La escritura de Marina Keegan transmite una cercanía desarmante. Es transparente. Sus frases y los giros argumentales son cristales lisos a través de los cuales aparece ella, sin artificios. Leo su libro y tengo la impresión de saber quién es. No necesito buscarla por los laberintos de una prosa elaborada ni intuirla a través de una expresividad agobiante. No. Es ella misma, ahí, muy cerca, mirándome a los ojos justo detrás del cristal de sus palabras.

Es muy difícil, para un escritor, no esconderse detrás de sus palabras. Hay escritores maravillosos cuya literatura no desvela nunca quiénes son. Construyen obras sólidas y compactas, perfectamente coherentes, incluso desgarradoramente íntimas, que no dejan nunca ver a través de sus mecanismos literarios quién se oculta detrás. Quizá esté equivocado y Marina Keegan pensara que se escondía. Pero no me da esa sensación. Sus textos son sinceros, ingenuos, entusiastas. Tienen una voz inconfundible. Y aprecio en ellos ese raro don de la desnudez.
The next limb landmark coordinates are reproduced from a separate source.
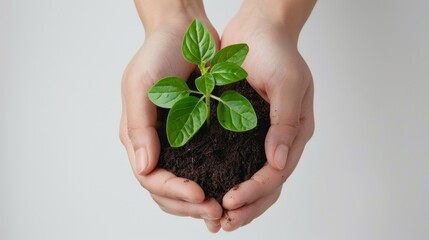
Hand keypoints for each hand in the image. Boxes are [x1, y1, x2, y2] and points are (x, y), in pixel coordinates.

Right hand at [119, 4, 223, 231]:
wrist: (184, 32)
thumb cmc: (158, 53)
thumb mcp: (141, 85)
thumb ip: (139, 127)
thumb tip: (144, 167)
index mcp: (137, 136)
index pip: (150, 178)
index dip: (173, 191)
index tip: (200, 194)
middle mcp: (155, 144)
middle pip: (165, 190)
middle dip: (188, 205)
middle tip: (215, 211)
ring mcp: (176, 142)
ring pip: (182, 185)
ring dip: (199, 202)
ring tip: (222, 209)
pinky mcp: (196, 135)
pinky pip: (201, 167)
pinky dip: (211, 182)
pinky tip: (227, 190)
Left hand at [218, 2, 314, 230]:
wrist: (260, 28)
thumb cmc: (277, 51)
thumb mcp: (287, 82)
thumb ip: (286, 122)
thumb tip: (279, 162)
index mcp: (295, 132)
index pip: (277, 173)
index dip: (256, 191)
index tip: (231, 201)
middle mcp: (279, 139)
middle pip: (267, 185)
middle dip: (246, 206)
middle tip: (222, 223)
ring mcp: (260, 136)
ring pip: (251, 178)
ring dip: (237, 200)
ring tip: (215, 218)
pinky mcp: (241, 128)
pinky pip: (235, 161)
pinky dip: (224, 178)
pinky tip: (208, 188)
Leyéndolos me siento como con esas personas, tan difíciles de encontrar, que te miran a los ojos desde el principio, sin mediar pactos ni confesiones ni interminables noches de amor, y te dicen lo que quieren y lo que sienten con la sinceridad vertiginosa de quien no se arredra ante el abismo de sus propias inseguridades.

Hay un artículo, "Estabilidad en movimiento", en el que habla de la relación de dos años que tuvo con un coche. Fue un regalo de su abuela y estuvo con él desde los dieciséis a los dieciocho. Y la verdad, podría haber estado hablándome de su marca de cereales favorita o de la relación de amor-odio con su lavavajillas, que la habría escuchado como he leído todo su libro: embobado y maravillado ante esa extraña capacidad para convertir algo aparentemente banal en una historia subyugante.
Marina Keegan es la persona que uno desearía tener siempre cerca, al otro lado de un ordenador o de unas cañas para aprender a transformar un concepto simplísimo en algo trenzado, complejo y a la vez hermoso.

No tenemos una palabra que designe lo contrario de la soledad, pero, si la hubiera, definiría lo que yo quiero en la vida. 

Marina pronunció su discurso de graduación el 21 de mayo de 2012.
Cinco días después murió en un accidente de coche.